Granada en Sorolla
LAS ciudades irradian su propia finitud, esa concreción de los sentidos convertidos en aura, en una latitud sentimental y urbana que se puede asumir. Cada uno nace en un sitio fortuito, pero luego elige sus lugares, esa voluntad de los destinos con conciencia concreta de un retorno, cuando el mero tránsito casual se vuelve insuficiente, y también el recuerdo, porque nada más irnos generamos una necesidad de regresar.

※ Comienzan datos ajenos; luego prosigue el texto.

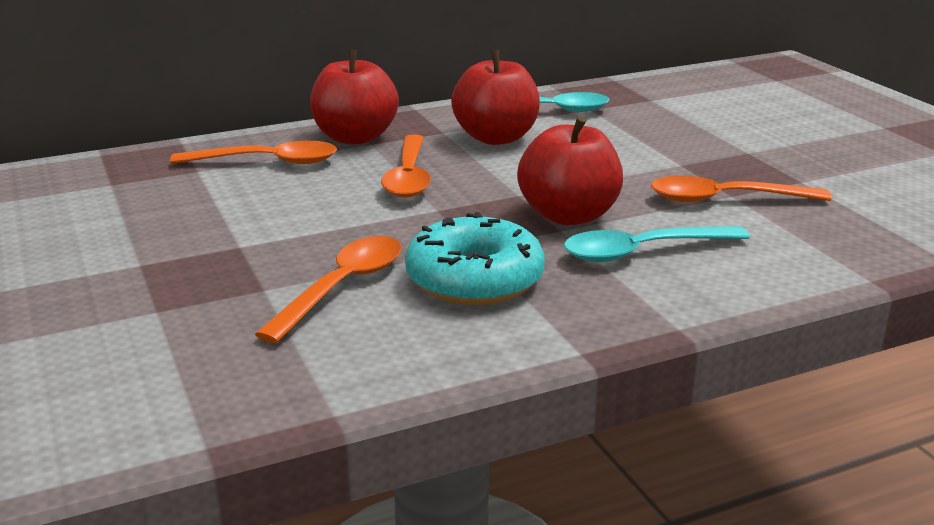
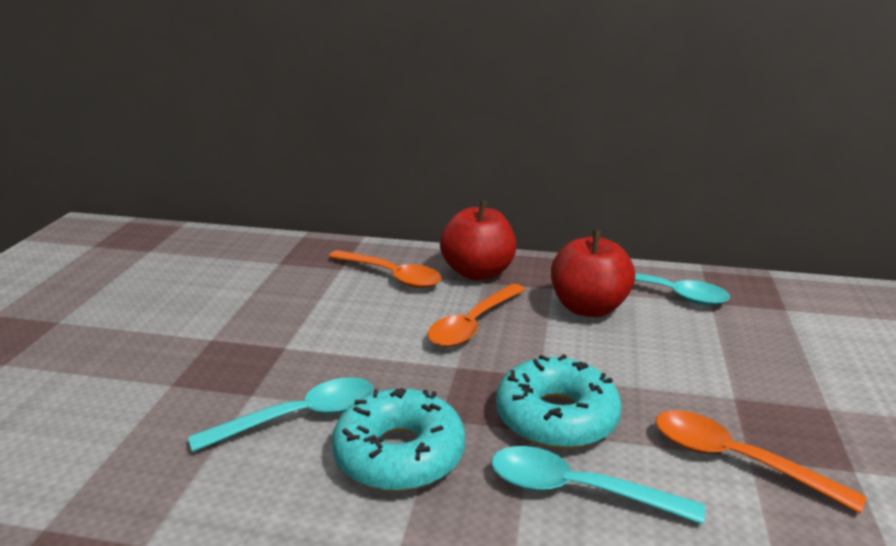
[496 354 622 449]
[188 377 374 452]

A la ciudad de uno, se vuelve casi por inercia o por obligación; pero a los lugares de uno, los que han sido escogidos con una proyección de identidad, aunque finalmente no se puedan tocar en mucho tiempo, se vuelve cada día, ya minuto a minuto de una intimidad que se va construyendo con la vida, que es más un recuerdo vivo del retorno posible.
Sorolla contempló Granada, por primera vez, en 1902. Luego, regresó a la ciudad al menos en tres ocasiones más, para pintar casi medio centenar de cuadros protagonizados por todas esas calles recoletas, su angostura creciente y el misterio continuo de las cosas corrientes. Además, claro, la Alhambra, las cumbres de cristal de Sierra Nevada y también el aroma del regreso soñado. Se podría concebir una exposición sobre el efecto de Granada en Sorolla, esa asimilación de nuestro pintor más mediterráneo de la evocación que da el detalle, en contraposición con la fastuosidad plástica del mar, convertido en materia al recubrir los cuerpos. Se podría montar una exposición, y se ha montado: así, hasta el 22 de febrero, en el Museo Sorolla, de Madrid, permanecerá Granada en Sorolla, que contiene varios de estos lienzos, o la transformación en la mirada de un pintor jubiloso hacia otra mentalidad, incluso otra poética, más cercana al matiz de cierta pesadumbre y laxitud, detrás del vaho dormido de un misterio cansado de relatarse a sí mismo, y a la melancolía por lo que pudo ser.
Ha dicho Eduardo Quesada Dorador, comisario de la exposición, que "Muestra al pintor como un artista más completo, menos unívoco y con una paleta más compleja. Se supera la visión de pintor de la alegría para pasar al pintor de la melancolía, un concepto romántico ejemplificado en Santiago Rusiñol y sus jardines solitarios", que es una manera contextual de definir su tránsito hacia regiones más reveladoras de su verdad interior, quizá aplazada antes. Salones de la Alhambra, destellos del Generalife y la luz cenital durmiendo el Albaicín: todo esto es Granada vista por Sorolla, pero también Sorolla transmutado en sí mismo, más allá de la fiesta soleada en la arena de la Malvarrosa, con su amigo Vicente Blasco Ibáñez, convertido en su versión más honda.
Cada uno se viste con sus propios ropajes, heredados quizá, pero también buscados, inconcientemente, por instinto vital. Sorolla se encontró con Sorolla en Granada, como pulso y espejo minucioso de su serenidad.